In rare cases, the Zero Downtime Upgrade (ZDU) process may report a successful completion, but the subsequent install customization jobs fail.
This unexpected failure is generally attributed to Kubernetes (K8s) not updating its routing tables fast enough after patching services, despite the jobs having a default retry limit of 4.
The issue can also arise if manual intervention was required during the ZDU process, causing the ZDU status to become out of sync for the install-operator program (the operator managing the AAKE installation).
The example below shows some error messages applying a CAU package:
Install from file
--------------------------------------------------
Path: /path/to/packages/cau/Automation.Engine_PCK.AUTOMIC_CAU_AGENT_UNIX_24_4_3+build.1764677075276.zip
Ignore Dependencies: true
Replace Existing: true
Prune Empty Folder: false
Use Existing Appdata: false
Ignore client restriction: false
Cancel Executions: false
--------------------------------------------------
Artifact /path/to/packages/cau found but it has invalid metadata
Resolution order:
PCK.AUTOMIC_CAU_AGENT_UNIX 24.4.3 will be installed
Installation of Pack PCK.AUTOMIC_CAU_AGENT_UNIX in version 24.4.3 with title Agent upgrade resources for unix started
Importing Pack content...
Importing Pack appdata...
System Error: Error occurred when sending request to Automation Engine: code:1001, reason:Connection Idle Timeout
com.automic.apm.exceptions.ApmException: Error occurred when sending request to Automation Engine: code:1001, reason:Connection Idle Timeout
at com.automic.apm.internal.DefaultAeConnector.send(DefaultAeConnector.java:172)
at com.automic.apm.DefaultAeTask.send(DefaultAeTask.java:141)
at com.automic.apm.tasks.ae.ImportXml.handleImportResource(ImportXml.java:52)
at com.automic.apm.tasks.ae.ImportXml.execute(ImportXml.java:41)
at java.base/jdk.internal.reflect.NativeMethodAccessorImpl.invoke0(Native Method)
at java.base/jdk.internal.reflect.NativeMethodAccessorImpl.invoke(NativeMethodAccessorImpl.java:77)
at java.base/jdk.internal.reflect.DelegatingMethodAccessorImpl.invoke(DelegatingMethodAccessorImpl.java:43)
at java.base/java.lang.reflect.Method.invoke(Method.java:569)
at com.automic.apm.internal.utils.JavaMethod.invoke(JavaMethod.java:62)
at com.automic.apm.internal.executers.TaskAnnotationFinder$TaskAnnotation.doExecute(TaskAnnotationFinder.java:77)
at com.automic.apm.internal.executers.TaskAnnotationFinder$TaskAnnotation.execute(TaskAnnotationFinder.java:70)
The JCP log shows the following error message:
U00045545 Web Socket error: 'ClosedChannel'
U00003407 Client connection '*CP002#00000001' from '<IP_ADDRESS>:<PORT>' has logged off from the Server.
Environment.
To correct this state, rerun the failed install customization job and then restore the system's status to PROVISIONED to resynchronize the install-operator.
Since Kubernetes does not permit a direct re-run of a completed or failed job, a new job must be created from the definition of the failing one.
Create a copy of the failed job's definition:
Replace cust-ready-job-name-goes-here with the actual name of your failed job.
kubectl get job cust-ready-job-name-goes-here -o yaml > myjob.yaml
Edit the job definition file (myjob.yaml):
Change the job name (e.g., to myjob-rerun).
Crucially, remove all selectors and any other status-related fields that already exist.
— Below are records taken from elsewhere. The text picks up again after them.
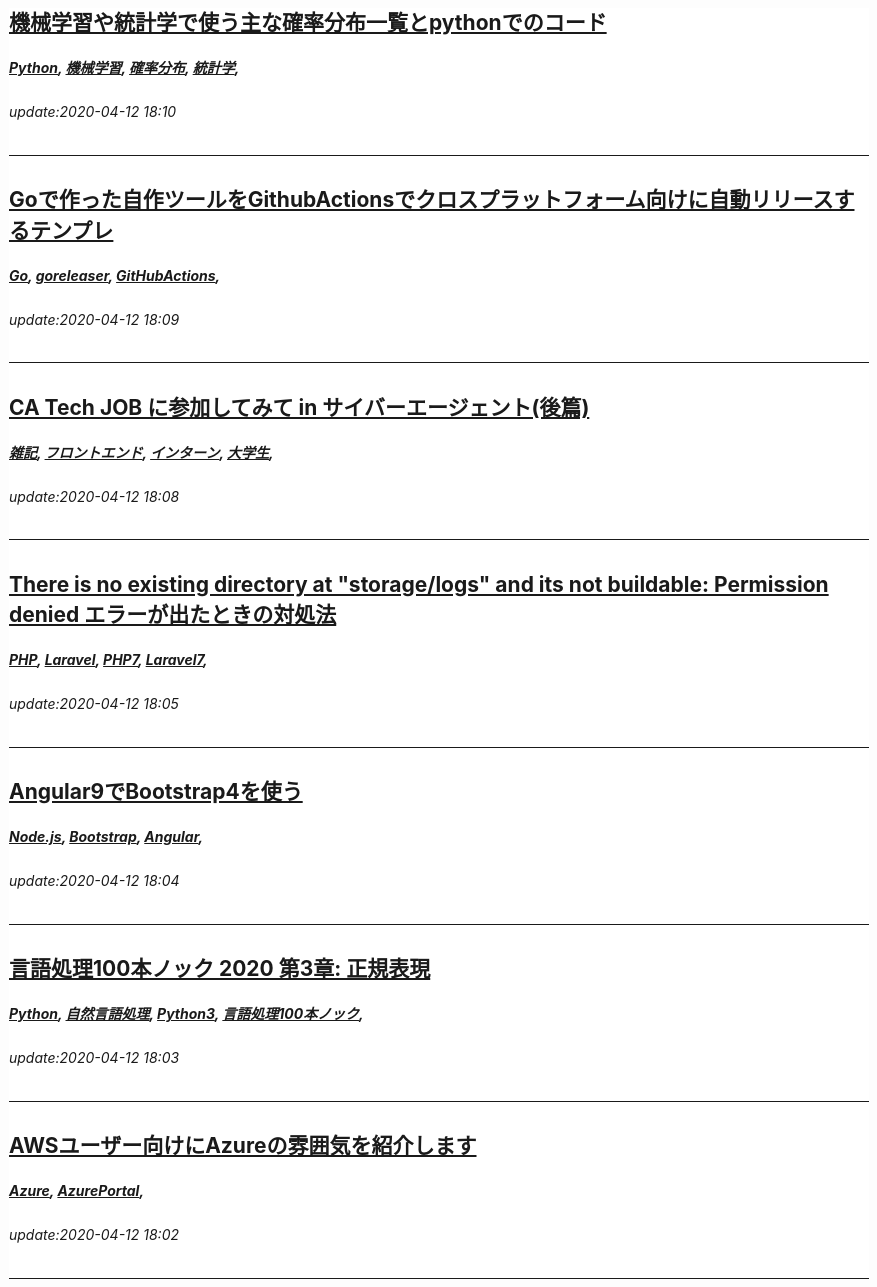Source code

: ## [機械学習や統計学で使う主な確率分布一覧とpythonでのコード](https://qiita.com/hamage/items/738b65668b1093dd9660)
##### [Python](https://qiita.com/tags/Python), [機械学習](https://qiita.com/tags/機械学習), [確率分布](https://qiita.com/tags/確率分布), [統計学](https://qiita.com/tags/統計学), 
###### update:2020-04-12 18:10
---
## [Goで作った自作ツールをGithubActionsでクロスプラットフォーム向けに自動リリースするテンプレ](https://qiita.com/maroKanatani/items/b93cc8ffb49d3302d506)
##### [Go](https://qiita.com/tags/Go), [goreleaser](https://qiita.com/tags/goreleaser), [GitHubActions](https://qiita.com/tags/GitHubActions), 
###### update:2020-04-12 18:09
---
## [CA Tech JOB に参加してみて in サイバーエージェント(後篇)](https://qiita.com/okitsu090807/items/2a432ced12eaa127a801)
##### [雑記](https://qiita.com/tags/雑記), [フロントエンド](https://qiita.com/tags/フロントエンド), [インターン](https://qiita.com/tags/インターン), [大学生](https://qiita.com/tags/大学生), 
###### update:2020-04-12 18:08
---
## [There is no existing directory at "storage/logs" and its not buildable: Permission denied エラーが出たときの対処法](https://qiita.com/ucan-lab/items/1ff680bb897fa11be85d)
##### [PHP](https://qiita.com/tags/PHP), [Laravel](https://qiita.com/tags/Laravel), [PHP7](https://qiita.com/tags/PHP7), [Laravel7](https://qiita.com/tags/Laravel7), 
###### update:2020-04-12 18:05
---
## [Angular9でBootstrap4を使う](https://qiita.com/s001_kawamura/items/1134147d5ac61789987d)
##### [Node.js](https://qiita.com/tags/Node.js), [Bootstrap](https://qiita.com/tags/Bootstrap), [Angular](https://qiita.com/tags/Angular), 
###### update:2020-04-12 18:04
---
## [言語処理100本ノック 2020 第3章: 正規表現](https://qiita.com/nymwa/items/de70c7a8bc6512c57d26)
##### [Python](https://qiita.com/tags/Python), [自然言語処理](https://qiita.com/tags/自然言語処理), [Python3](https://qiita.com/tags/Python3), [言語処理100本ノック](https://qiita.com/tags/言語処理100本ノック), 
###### update:2020-04-12 18:03
---
## [AWSユーザー向けにAzureの雰囲気を紹介します](https://qiita.com/macaroniSalad0141/items/e97b2641acbf53c771a5)
##### [Azure](https://qiita.com/tags/Azure), [AzurePortal](https://qiita.com/tags/AzurePortal), 
###### update:2020-04-12 18:02
---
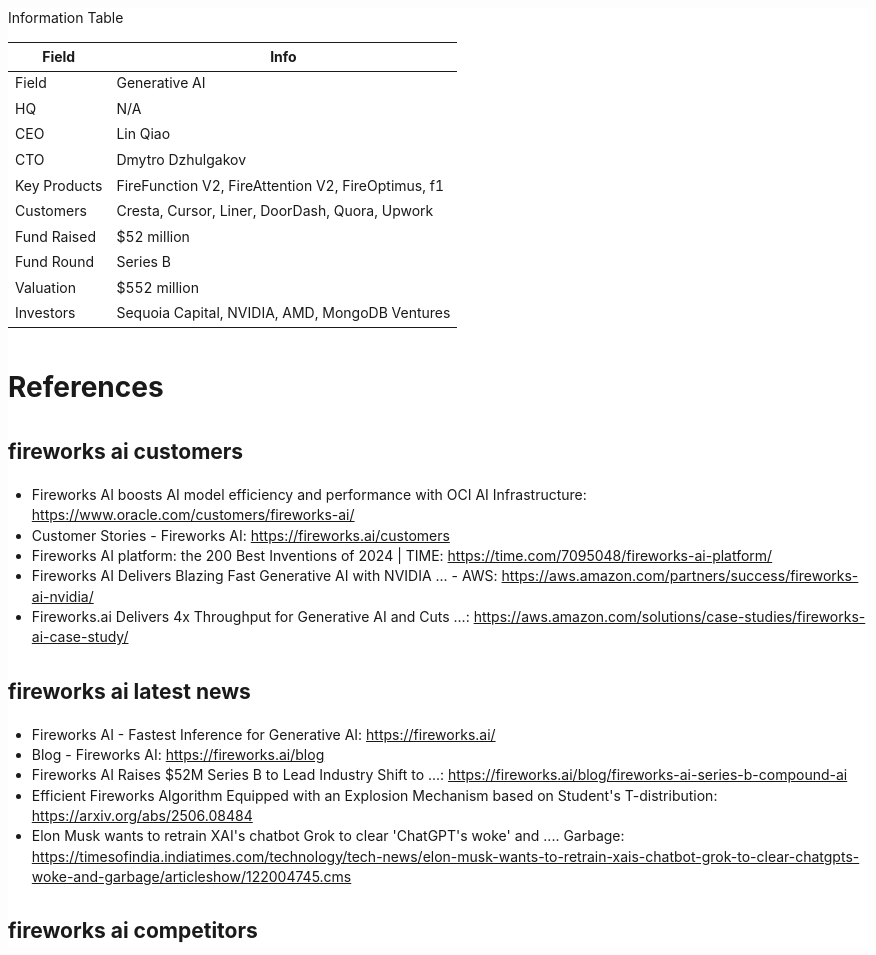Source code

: Information Table

| Field | Info |
| --- | --- |
| Field | Generative AI |
| HQ | N/A |
| CEO | Lin Qiao |
| CTO | Dmytro Dzhulgakov |
| Key Products | FireFunction V2, FireAttention V2, FireOptimus, f1 |
| Customers | Cresta, Cursor, Liner, DoorDash, Quora, Upwork |
| Fund Raised | $52 million |
| Fund Round | Series B |
| Valuation | $552 million |
| Investors | Sequoia Capital, NVIDIA, AMD, MongoDB Ventures |


# References

## fireworks ai customers

- Fireworks AI boosts AI model efficiency and performance with OCI AI Infrastructure: https://www.oracle.com/customers/fireworks-ai/
- Customer Stories - Fireworks AI: https://fireworks.ai/customers
- Fireworks AI platform: the 200 Best Inventions of 2024 | TIME: https://time.com/7095048/fireworks-ai-platform/
- Fireworks AI Delivers Blazing Fast Generative AI with NVIDIA ... - AWS: https://aws.amazon.com/partners/success/fireworks-ai-nvidia/
- Fireworks.ai Delivers 4x Throughput for Generative AI and Cuts ...: https://aws.amazon.com/solutions/case-studies/fireworks-ai-case-study/

## fireworks ai latest news

- Fireworks AI - Fastest Inference for Generative AI: https://fireworks.ai/
- Blog - Fireworks AI: https://fireworks.ai/blog
- Fireworks AI Raises $52M Series B to Lead Industry Shift to ...: https://fireworks.ai/blog/fireworks-ai-series-b-compound-ai
- Efficient Fireworks Algorithm Equipped with an Explosion Mechanism based on Student's T-distribution: https://arxiv.org/abs/2506.08484
- Elon Musk wants to retrain XAI's chatbot Grok to clear 'ChatGPT's woke' and .... Garbage: https://timesofindia.indiatimes.com/technology/tech-news/elon-musk-wants-to-retrain-xais-chatbot-grok-to-clear-chatgpts-woke-and-garbage/articleshow/122004745.cms

## fireworks ai competitors
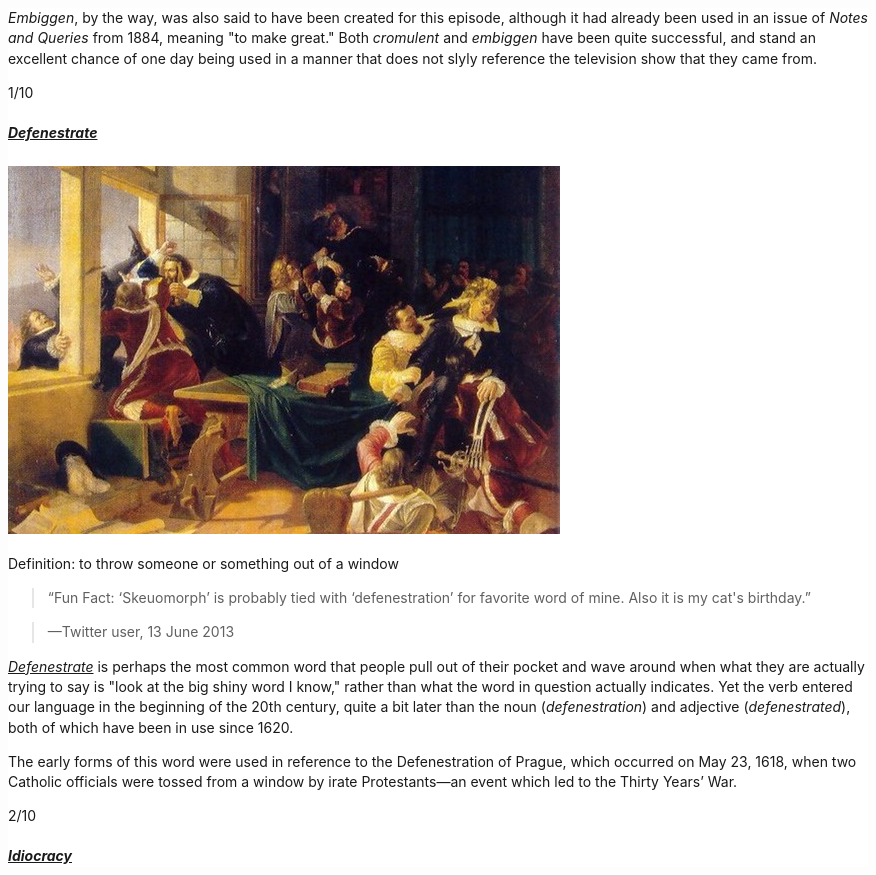 *Embiggen*, by the way, was also said to have been created for this episode, although it had already been used in an issue of *Notes and Queries* from 1884, meaning "to make great." Both *cromulent* and *embiggen* have been quite successful, and stand an excellent chance of one day being used in a manner that does not slyly reference the television show that they came from.

 1/10

#####   [Defenestrate](https://www.merriam-webster.com/words-at-play/internets-favorite-words/vellichor)

 [![defenestrate](../_resources/d4bd82bd5d47108af2f9900a2f5345cc.jpg)](#)

Definition: to throw someone or something out of a window
>

> “Fun Fact: ‘Skeuomorph’ is probably tied with ‘defenestration’ for favorite word of mine. Also it is my cat's birthday.”

> —Twitter user, 13 June 2013

[*Defenestrate*](https://www.merriam-webster.com/dictionary/defenestrate) is perhaps the most common word that people pull out of their pocket and wave around when what they are actually trying to say is "look at the big shiny word I know," rather than what the word in question actually indicates. Yet the verb entered our language in the beginning of the 20th century, quite a bit later than the noun (*defenestration*) and adjective (*defenestrated*), both of which have been in use since 1620.

The early forms of this word were used in reference to the Defenestration of Prague, which occurred on May 23, 1618, when two Catholic officials were tossed from a window by irate Protestants—an event which led to the Thirty Years’ War.

 2/10

#####   [Idiocracy](https://www.merriam-webster.com/words-at-play/internets-favorite-words/vellichor)
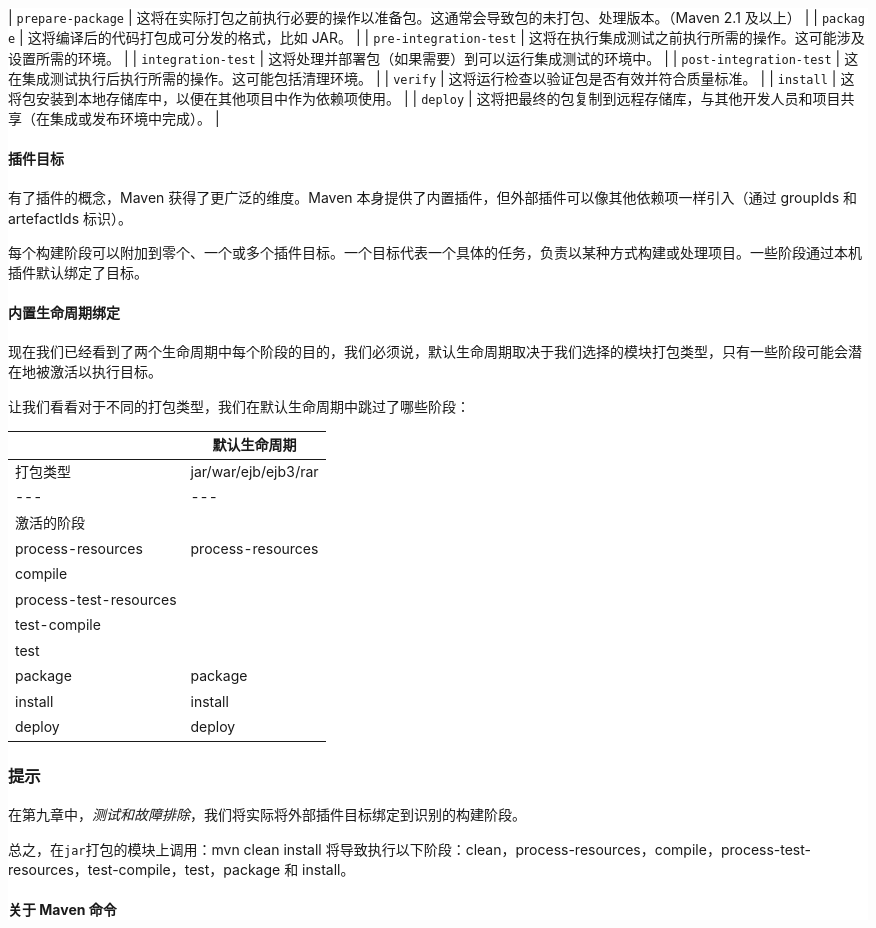 | `prepare-package` | 这将在实际打包之前执行必要的操作以准备包。这通常会导致包的未打包、处理版本。（Maven 2.1 及以上） |
| `package` | 这将编译后的代码打包成可分发的格式，比如 JAR。 |
| `pre-integration-test` | 这将在执行集成测试之前执行所需的操作。这可能涉及设置所需的环境。 |
| `integration-test` | 这将处理并部署包（如果需要）到可以运行集成测试的环境中。 |
| `post-integration-test` | 这在集成测试执行后执行所需的操作。这可能包括清理环境。 |
| `verify` | 这将运行检查以验证包是否有效并符合质量标准。 |
| `install` | 这将包安装到本地存储库中，以便在其他项目中作为依赖项使用。 |
| `deploy` | 这将把最终的包复制到远程存储库，与其他开发人员和项目共享（在集成或发布环境中完成）。 |

#### 插件目标

有了插件的概念，Maven 获得了更广泛的维度。Maven 本身提供了内置插件，但外部插件可以像其他依赖项一样引入（通过 groupIds 和 artefactIds 标识）。

每个构建阶段可以附加到零个、一个或多个插件目标。一个目标代表一个具体的任务，负责以某种方式构建或处理项目。一些阶段通过本机插件默认绑定了目标。

#### 内置生命周期绑定

现在我们已经看到了两个生命周期中每个阶段的目的，我们必须说，默认生命周期取决于我们选择的模块打包类型，只有一些阶段可能会潜在地被激活以执行目标。

让我们看看对于不同的打包类型，我们在默认生命周期中跳过了哪些阶段：

|   | 默认生命周期 |
| --- | --- |
| 打包类型 | jar/war/ejb/ejb3/rar | ear | maven-plugin | pom |
| --- | --- | --- | --- | --- |
| 激活的阶段 |   | generate-resources | generate-resources |   |
| process-resources | process-resources | process-resources |   |
| compile |   | compile |   |
| process-test-resources |   | process-test-resources |   |
| test-compile |   | test-compile |   |
| test |   | test |   |
| package | package | package | package |
| install | install | install | install |
| deploy | deploy | deploy | deploy |

### 提示

在第九章中，*测试和故障排除*，我们将实际将外部插件目标绑定到识别的构建阶段。

总之，在`jar`打包的模块上调用：mvn clean install 将导致执行以下阶段：clean，process-resources，compile，process-test-resources，test-compile，test，package 和 install。

#### 关于 Maven 命令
If you are unsure which fields to remove, proceed to step 3, and K8s will indicate the conflicting fields you need to delete from the YAML file.
Run the new job in the cluster:
kubectl apply -f myjob.yaml
Wait for the job to succeed. Monitor its status using kubectl get jobs.
After the customization job completes successfully, the system must be manually returned to the PROVISIONED state to restore synchronization with the install-operator.
Shutdown the install-operator: Scale the install-operator deployment down to 0 replicas.
Edit the automic-automation ConfigMap:
Delete the following keys from the ConfigMap:
statusZduStartTime
statusZduStarts
Ensure the following keys are set:
statusVersion is set to the same value as specVersion
statusStage is set to PROVISIONED
Edit the operator-config ConfigMap:
Copy the values, overwriting the backups:
backup.properties ← image.properties
values.backup ← values
Restart the install-operator: Scale the install-operator deployment back to the replica count of 1.
The system should now be operational, and the install-operator will be back in sync.